Reading text below:

While Wilcox’s investigation does not demonstrate causal relationships, he provides four likely mechanisms at work in the results:
First, involved fathers may provide children with homework help, counsel, or knowledge that helps them excel in school. Second, involved fathers may help children steer clear of risky behaviors—from delinquency to teenage pregnancy—that might prevent them from completing college. Third, involved fathers may help foster an authoritative family environment (characterized by an appropriate mix of engagement, affection, and supervision) that is generally conducive to learning. Finally, involved fathers may be more likely to provide financial support to children seeking a college education.

End of Reading text.

▶ [Required work]:
A: Pick out each line of the records that contains the word "over" and copy those lines. Case counts.
B: Continue the passage about involved fathers and their children's schooling, starting right after its last sentence.

Excerpted data below:

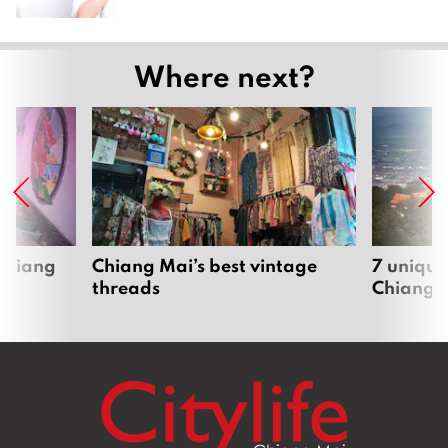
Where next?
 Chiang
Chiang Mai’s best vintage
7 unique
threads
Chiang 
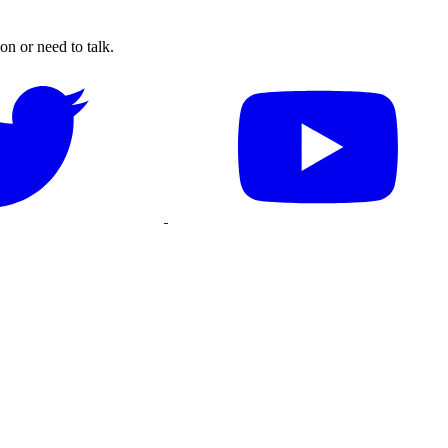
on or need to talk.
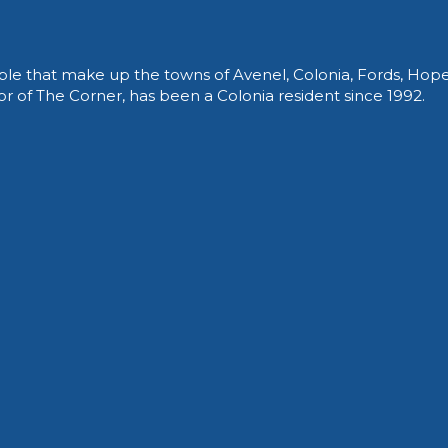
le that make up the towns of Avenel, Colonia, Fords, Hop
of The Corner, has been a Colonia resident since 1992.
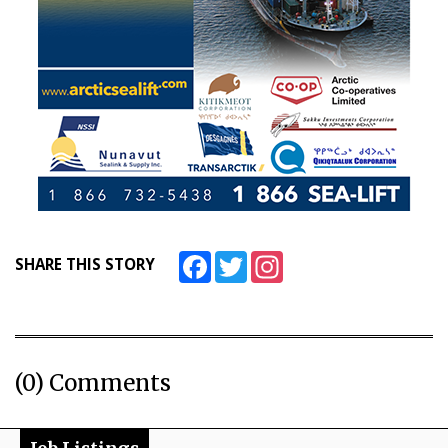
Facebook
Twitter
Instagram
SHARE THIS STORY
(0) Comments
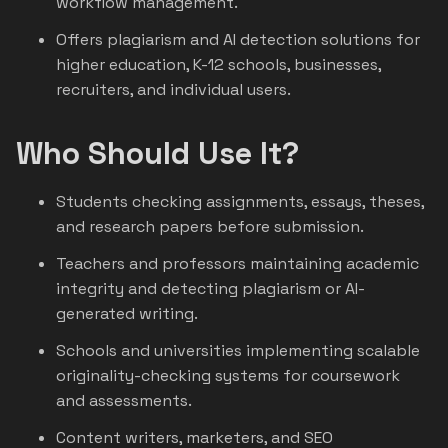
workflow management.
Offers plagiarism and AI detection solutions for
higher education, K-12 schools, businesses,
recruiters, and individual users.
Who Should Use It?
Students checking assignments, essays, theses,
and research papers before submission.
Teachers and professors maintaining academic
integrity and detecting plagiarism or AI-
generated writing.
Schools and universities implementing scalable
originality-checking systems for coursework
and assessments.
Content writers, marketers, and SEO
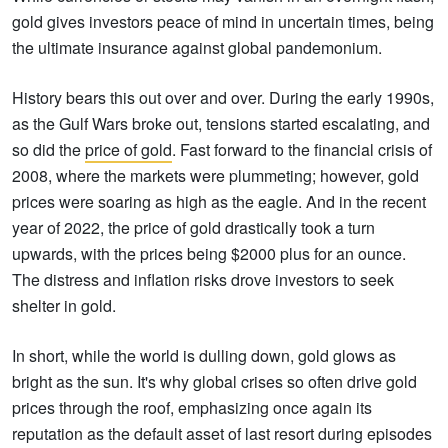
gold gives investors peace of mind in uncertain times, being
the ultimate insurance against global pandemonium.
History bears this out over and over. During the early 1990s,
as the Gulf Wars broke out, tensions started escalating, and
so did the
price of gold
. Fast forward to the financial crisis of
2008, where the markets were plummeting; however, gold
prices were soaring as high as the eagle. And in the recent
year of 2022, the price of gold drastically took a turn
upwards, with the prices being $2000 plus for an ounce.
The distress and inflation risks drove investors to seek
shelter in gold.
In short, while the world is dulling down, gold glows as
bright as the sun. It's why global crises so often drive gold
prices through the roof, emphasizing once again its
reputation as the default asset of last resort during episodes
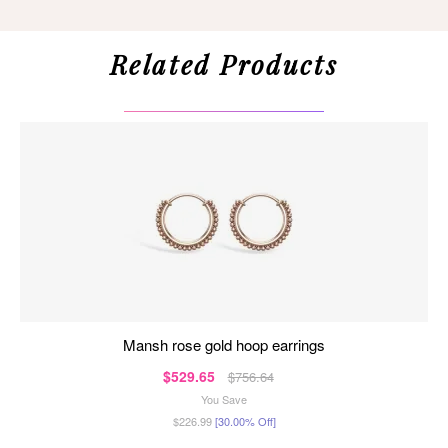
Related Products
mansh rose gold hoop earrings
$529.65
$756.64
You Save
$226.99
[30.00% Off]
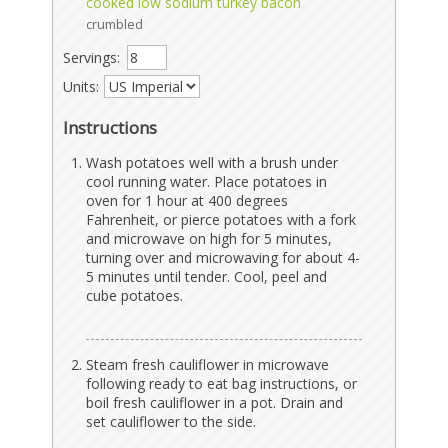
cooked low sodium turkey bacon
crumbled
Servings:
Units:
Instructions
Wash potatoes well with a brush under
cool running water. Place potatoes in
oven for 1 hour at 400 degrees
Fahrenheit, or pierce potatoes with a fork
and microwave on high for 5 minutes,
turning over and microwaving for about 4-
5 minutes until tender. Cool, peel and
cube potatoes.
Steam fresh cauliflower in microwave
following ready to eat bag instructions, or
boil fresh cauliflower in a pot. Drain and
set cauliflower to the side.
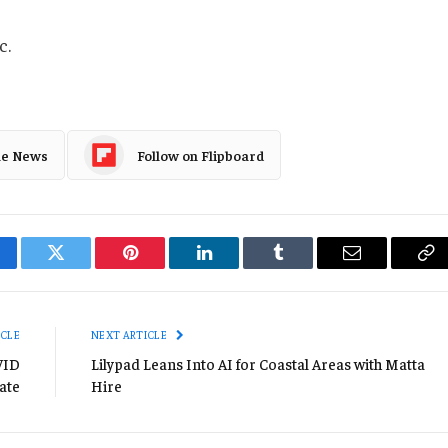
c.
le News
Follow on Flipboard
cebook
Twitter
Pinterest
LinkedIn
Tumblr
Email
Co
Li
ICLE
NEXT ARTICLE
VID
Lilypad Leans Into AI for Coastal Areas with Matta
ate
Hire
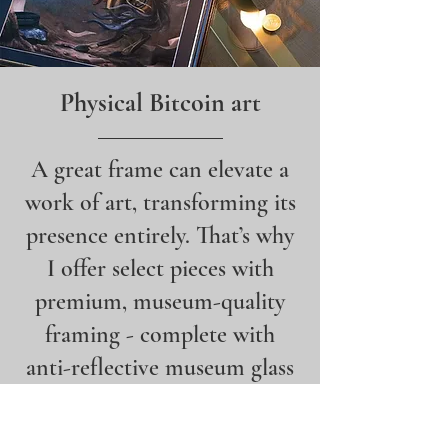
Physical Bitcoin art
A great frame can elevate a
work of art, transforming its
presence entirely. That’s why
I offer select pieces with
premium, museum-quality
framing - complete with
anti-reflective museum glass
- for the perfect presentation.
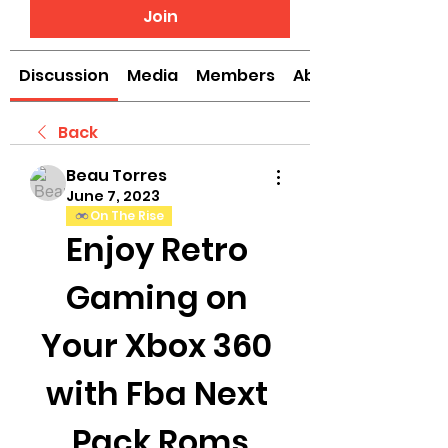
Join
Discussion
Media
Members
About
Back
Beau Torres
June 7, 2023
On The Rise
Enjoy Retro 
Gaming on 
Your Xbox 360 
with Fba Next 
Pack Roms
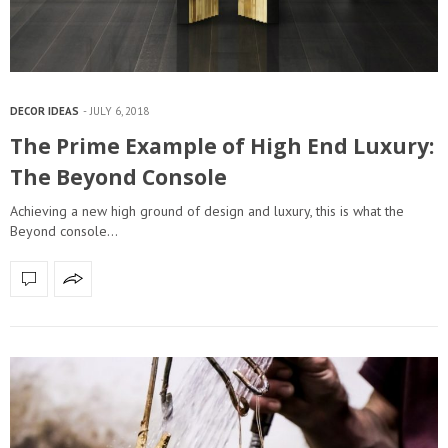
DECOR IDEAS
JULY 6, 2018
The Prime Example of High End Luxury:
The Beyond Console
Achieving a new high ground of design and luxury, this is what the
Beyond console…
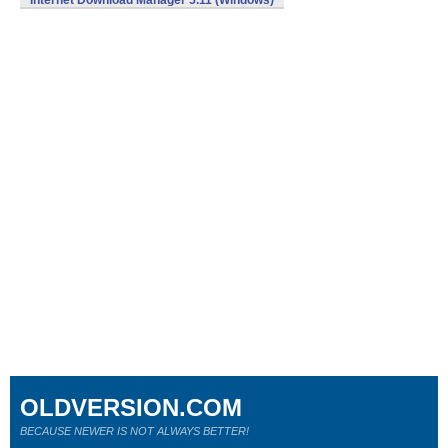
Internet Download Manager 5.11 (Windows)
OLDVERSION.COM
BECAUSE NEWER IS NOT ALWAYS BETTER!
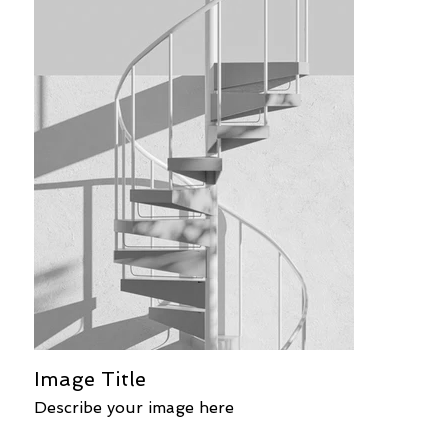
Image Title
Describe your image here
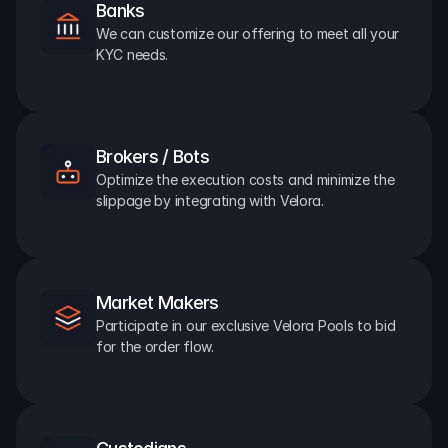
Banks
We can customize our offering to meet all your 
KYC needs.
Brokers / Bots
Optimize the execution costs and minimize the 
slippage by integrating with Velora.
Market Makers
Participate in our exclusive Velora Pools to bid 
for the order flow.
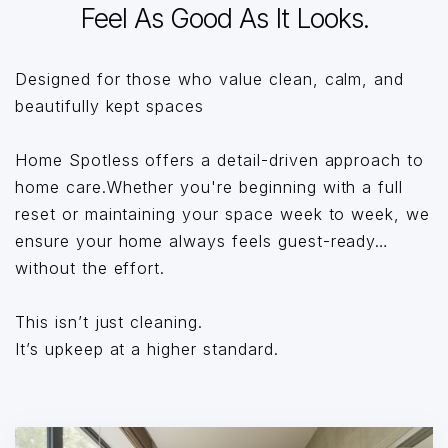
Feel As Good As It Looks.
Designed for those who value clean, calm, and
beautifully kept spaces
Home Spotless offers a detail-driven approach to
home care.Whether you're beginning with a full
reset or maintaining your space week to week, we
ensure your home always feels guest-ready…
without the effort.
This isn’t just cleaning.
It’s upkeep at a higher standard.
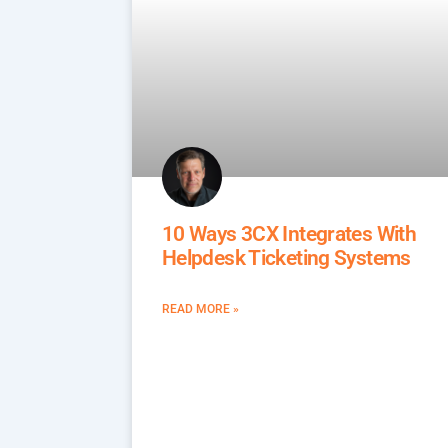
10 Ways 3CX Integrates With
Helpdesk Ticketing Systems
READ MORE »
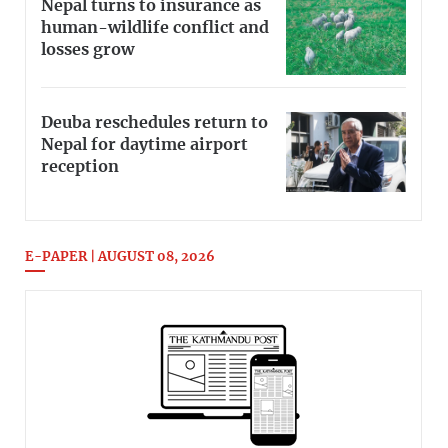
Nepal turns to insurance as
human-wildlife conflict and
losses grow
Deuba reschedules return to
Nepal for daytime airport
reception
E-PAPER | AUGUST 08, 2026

End of Excerpted data.

▶ [Outputs in order]:
A:
History bears this out over and over. During the early 1990s,
turning over and microwaving for about 4-

B:
“The good news about paternal involvement is that fathers have almost doubled the average amount of time they spend with their children each week, from 4.2 hours in 1995 to 7.3 hours in 2011,” writes Wilcox. “The bad news is that partly because fewer adolescents are living in intact, married families, a large minority of the nation’s teens—especially ones from poor and working-class homes—are not experiencing today’s ethic of engaged fatherhood.”
“Thus, if we wish to increase the odds that all young adults have a shot at the higher education of their choice and—by extension—the American Dream,” he concludes, “one thing we need to do is figure out how to bridge the fatherhood divide between children from college-educated and less-educated families.”